**CONSIGNE DONNÉE 1**
Dispose en tableau Markdown les lignes des entrées avec heures d'horloge, en commençant à la ligne qui contient "h=10 m=50, copy?" et en t'arrêtant après celle qui contient "h=7 m=24 s=40", sans reprendre les lignes vides. Intitule les deux colonnes Numéro et Ligne.

Nicolas Winding Refn: « Ryan Gosling est le meilleur acteur de sa génération »

Ryan Gosling et Nicolas Winding Refn sur le tournage de Only God Forgives. © DR
Nicolas Clément
Nicolas Clément Journaliste cinéma

Fort du succès de Drive, le réalisateur danois Nicolas Winding Refn renoue avec un cinéma plus radical dans Only God Forgives, manifeste esthétisant doublé d’une nébuleuse histoire de vengeance où le mysticisme le dispute à l’ultra-violence. Interview sous acide.

En 2011, Nicolas Winding Refn, cinéaste danois de l’extrême, investit Hollywood pour y frapper un grand coup. Le résultat s’appelle Drive, parfait petit objet pop mixant comme nul autre les ingrédients à même de faire les films cultes: éléments iconiques (le cure-dent, la veste au scorpion…), séquences d’anthologie (la poursuite virtuose, la scène de l’ascenseur…), acteur charismatique au visage d’ange (Ryan Gosling, qui d’autre?), héros moderne compilant les attributs du cow-boy à l’ancienne et la fragilité du mâle archétypal d’aujourd’hui, BO à l’impact quasi tarantinien, esprit revivaliste… Et le film en effet de devenir un mythe générationnel instantané, une sorte de Rebel Without a Cause de son temps.

Pour autant, Winding Refn ne vient pas de nulle part, lui qui affiche alors déjà au compteur quinze ans d’une carrière (essentiellement) scandinave sans concession, émaillée de quelques juteux coups d’éclat que les aficionados de films de (mauvais) genre chérissent comme autant de secrets précieux à ne pas éventer, de Pusher à Valhalla Rising en passant par le mésestimé Fear X, première tentative anglo-saxonne s’étant soldée à l’époque par un tel fiasco financier qu’elle a failli réduire prématurément sa carrière à néant.

**DONNÉES D'ENTRÉE**
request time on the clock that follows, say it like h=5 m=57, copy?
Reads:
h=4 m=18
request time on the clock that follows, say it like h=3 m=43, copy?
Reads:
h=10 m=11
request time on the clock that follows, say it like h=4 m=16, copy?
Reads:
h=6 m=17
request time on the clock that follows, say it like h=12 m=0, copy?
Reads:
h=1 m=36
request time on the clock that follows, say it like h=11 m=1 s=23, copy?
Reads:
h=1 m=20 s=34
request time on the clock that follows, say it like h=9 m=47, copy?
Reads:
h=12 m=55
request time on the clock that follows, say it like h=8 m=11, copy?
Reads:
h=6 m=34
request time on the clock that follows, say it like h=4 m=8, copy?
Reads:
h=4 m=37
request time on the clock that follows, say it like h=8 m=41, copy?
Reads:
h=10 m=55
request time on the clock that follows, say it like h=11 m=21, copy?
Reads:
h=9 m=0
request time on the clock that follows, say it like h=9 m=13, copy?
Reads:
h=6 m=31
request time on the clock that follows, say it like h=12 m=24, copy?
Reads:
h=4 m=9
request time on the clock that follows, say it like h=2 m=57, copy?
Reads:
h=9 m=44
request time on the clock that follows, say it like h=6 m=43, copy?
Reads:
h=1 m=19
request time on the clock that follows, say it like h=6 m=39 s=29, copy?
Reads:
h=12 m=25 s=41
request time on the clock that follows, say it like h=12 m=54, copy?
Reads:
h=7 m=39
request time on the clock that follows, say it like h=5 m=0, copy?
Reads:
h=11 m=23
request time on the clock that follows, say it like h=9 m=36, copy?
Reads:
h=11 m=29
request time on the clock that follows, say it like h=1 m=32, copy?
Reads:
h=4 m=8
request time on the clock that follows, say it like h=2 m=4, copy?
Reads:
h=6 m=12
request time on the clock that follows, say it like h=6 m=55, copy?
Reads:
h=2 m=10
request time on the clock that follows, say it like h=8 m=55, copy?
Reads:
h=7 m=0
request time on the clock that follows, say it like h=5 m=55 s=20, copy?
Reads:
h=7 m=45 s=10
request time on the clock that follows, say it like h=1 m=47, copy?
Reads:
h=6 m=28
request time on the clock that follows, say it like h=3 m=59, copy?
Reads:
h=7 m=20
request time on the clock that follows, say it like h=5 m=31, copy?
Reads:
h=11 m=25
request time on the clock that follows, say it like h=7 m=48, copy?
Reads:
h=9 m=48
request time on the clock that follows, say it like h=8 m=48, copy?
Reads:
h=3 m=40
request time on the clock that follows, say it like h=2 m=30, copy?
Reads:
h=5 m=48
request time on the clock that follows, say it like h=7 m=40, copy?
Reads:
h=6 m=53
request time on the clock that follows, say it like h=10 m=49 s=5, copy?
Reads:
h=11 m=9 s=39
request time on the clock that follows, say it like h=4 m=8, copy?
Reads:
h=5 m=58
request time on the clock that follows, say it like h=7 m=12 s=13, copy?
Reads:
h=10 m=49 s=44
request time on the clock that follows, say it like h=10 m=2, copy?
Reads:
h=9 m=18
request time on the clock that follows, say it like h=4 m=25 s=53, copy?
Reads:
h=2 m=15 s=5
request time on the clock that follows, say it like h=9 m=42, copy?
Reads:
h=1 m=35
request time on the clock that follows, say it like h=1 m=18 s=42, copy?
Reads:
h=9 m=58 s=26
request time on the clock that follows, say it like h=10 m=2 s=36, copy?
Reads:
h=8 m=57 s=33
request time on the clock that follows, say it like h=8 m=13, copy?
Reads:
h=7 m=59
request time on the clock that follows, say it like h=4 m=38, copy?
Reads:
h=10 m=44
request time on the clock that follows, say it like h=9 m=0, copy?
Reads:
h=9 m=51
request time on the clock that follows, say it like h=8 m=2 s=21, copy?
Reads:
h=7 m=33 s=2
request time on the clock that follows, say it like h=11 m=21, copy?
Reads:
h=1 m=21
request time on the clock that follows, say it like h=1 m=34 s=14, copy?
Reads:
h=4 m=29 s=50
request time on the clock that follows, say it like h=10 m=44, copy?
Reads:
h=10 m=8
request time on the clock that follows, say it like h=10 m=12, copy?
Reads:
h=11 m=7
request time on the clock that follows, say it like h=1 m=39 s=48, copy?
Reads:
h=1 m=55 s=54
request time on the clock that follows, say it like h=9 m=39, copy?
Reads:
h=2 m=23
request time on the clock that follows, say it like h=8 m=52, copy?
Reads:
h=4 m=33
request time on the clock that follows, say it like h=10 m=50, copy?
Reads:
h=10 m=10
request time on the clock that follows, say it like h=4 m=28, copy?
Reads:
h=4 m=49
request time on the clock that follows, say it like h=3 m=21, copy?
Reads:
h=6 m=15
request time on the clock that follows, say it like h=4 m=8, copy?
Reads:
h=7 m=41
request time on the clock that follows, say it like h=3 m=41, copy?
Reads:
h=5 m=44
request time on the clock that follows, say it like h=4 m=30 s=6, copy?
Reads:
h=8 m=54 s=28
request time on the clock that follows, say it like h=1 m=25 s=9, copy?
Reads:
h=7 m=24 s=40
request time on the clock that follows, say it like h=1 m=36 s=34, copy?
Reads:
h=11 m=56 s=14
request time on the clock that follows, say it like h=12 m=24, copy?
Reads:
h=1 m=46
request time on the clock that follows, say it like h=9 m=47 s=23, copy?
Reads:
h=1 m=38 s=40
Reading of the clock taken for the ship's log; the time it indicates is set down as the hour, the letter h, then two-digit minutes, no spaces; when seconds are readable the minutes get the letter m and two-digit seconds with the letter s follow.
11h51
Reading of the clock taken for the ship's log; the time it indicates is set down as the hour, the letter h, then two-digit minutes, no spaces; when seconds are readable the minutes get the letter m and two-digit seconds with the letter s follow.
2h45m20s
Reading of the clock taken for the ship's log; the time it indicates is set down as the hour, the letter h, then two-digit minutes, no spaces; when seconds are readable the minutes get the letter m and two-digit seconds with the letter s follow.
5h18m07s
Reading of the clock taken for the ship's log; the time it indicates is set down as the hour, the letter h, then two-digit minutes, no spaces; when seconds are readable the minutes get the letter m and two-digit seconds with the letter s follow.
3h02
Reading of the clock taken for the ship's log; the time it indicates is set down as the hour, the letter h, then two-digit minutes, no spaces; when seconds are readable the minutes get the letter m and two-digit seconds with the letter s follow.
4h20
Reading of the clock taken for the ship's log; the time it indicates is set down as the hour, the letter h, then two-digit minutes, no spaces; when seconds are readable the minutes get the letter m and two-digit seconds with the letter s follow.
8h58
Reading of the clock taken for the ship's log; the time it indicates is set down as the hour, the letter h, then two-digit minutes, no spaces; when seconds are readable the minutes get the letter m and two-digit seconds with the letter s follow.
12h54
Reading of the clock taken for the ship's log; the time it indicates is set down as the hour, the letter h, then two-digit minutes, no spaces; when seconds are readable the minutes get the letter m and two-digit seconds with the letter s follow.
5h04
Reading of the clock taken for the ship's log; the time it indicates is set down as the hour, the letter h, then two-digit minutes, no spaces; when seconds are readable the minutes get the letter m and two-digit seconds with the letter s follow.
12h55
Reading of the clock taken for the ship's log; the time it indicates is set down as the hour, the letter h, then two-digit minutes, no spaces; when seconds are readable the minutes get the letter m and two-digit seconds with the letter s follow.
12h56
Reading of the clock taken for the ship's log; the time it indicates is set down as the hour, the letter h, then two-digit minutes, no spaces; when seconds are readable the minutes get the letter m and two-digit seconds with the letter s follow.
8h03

**CONSIGNE DONNÉE 2**
Poursuis l'article sur Nicolas Winding Refn à partir de l'endroit où il s'arrête.

**RÉPONSE 1**
| Numéro | Ligne |
|---|---|
| 1 | request time on the clock that follows, say it like h=10 m=50, copy? |
| 2 | Reads: |
| 3 | h=10 m=10 |
| 4 | request time on the clock that follows, say it like h=4 m=28, copy? |
| 5 | Reads: |
| 6 | h=4 m=49 |
| 7 | request time on the clock that follows, say it like h=3 m=21, copy? |
| 8 | Reads: |
| 9 | h=6 m=15 |
| 10 | request time on the clock that follows, say it like h=4 m=8, copy? |
| 11 | Reads: |
| 12 | h=7 m=41 |
| 13 | request time on the clock that follows, say it like h=3 m=41, copy? |
| 14 | Reads: |
| 15 | h=5 m=44 |
| 16 | request time on the clock that follows, say it like h=4 m=30 s=6, copy? |
| 17 | Reads: |
| 18 | h=8 m=54 s=28 |
| 19 | request time on the clock that follows, say it like h=1 m=25 s=9, copy? |
| 20 | Reads: |
| 21 | h=7 m=24 s=40 |

**RÉPONSE 2**
Lunettes de soleil noires, chemise d’un blanc immaculé largement déboutonnée, il nous reçoit toute zénitude dehors, fin avril, dans les bureaux parisiens de la maison Gaumont pour nous parler de son nouveau film, Only God Forgives, trip mystico-vengeur plongeant Ryan Gosling, toujours lui, dans un Bangkok nocturne aux allures de cauchemar éveillé. Où il est question de spiritualité, de la nécessaire violence de l’art et d’un amour à ce point dévorant du cinéma qu’il transcende jusqu’aux échecs les plus retentissants…

Dans quel contexte a pu s’épanouir ce nouveau film, pour le moins atypique?

Le métier de réalisateur offre peu de certitudes. D’où cette idée de signer un deal avec Wild Bunch et Gaumont non pas pour un mais pour deux projets à petit budget. Ainsi, j’avais la garantie de pouvoir au moins encore faire deux films… et peut-être ne plus jamais tourner ensuite (rire). Nous sommes arrivés à un accord concernant la liberté artistique dont j’avais besoin et l’implication financière de Wild Bunch et Gaumont. Only God Forgives est le premier film du package -le second relèvera du pur cinéma d’horreur, un genre que j’ai toujours rêvé d’investir. J’avais envie de faire un film sur un homme en quête d’une religion à laquelle il pourrait croire, et qui désire se battre avec Dieu. Afin d’amener ce sujet sur un terrain plus concret, j’ai alors pensé à cette histoire de vengeance impliquant une mère et son fils.

Qu’en est-il de la sexualité de ce fils? Ryan Gosling dégage à nouveau quelque chose de très indéterminé, presque transgenre…

Je pense que la masculinité ne fonctionne que quand elle est très féminine. Julian, son personnage, est un homme enchaîné à sa mère. Il y a une connexion sexuelle entre eux, de nature dysfonctionnelle. Elle est comme un monstre, et il est prisonnier de sa toile, il ne peut se défaire de son emprise. Il a donc besoin que quelqu’un vienne le libérer, briser ses chaînes. Pour ce faire, il doit affronter un homme élevé au rang de Dieu, qui détient les clés de sa relation à sa mère.

Ce Dieu semble s’adresser aux hommes à travers des chansons de karaoké…

Oui, parce qu’aller au karaoké, à Bangkok, équivaut à sortir prendre un verre. Et la musique a ce pouvoir cathartique qui lui confère une certaine dimension religieuse. Ce qui permet d’emmener le film vers ces territoires mystiques dont l’Asie transpire par tous les pores. L’Asie est une vaste étendue où le monde des esprits et celui des êtres vivants cohabitent, dans une forme d’entente qui garantit l’équilibre de l’univers.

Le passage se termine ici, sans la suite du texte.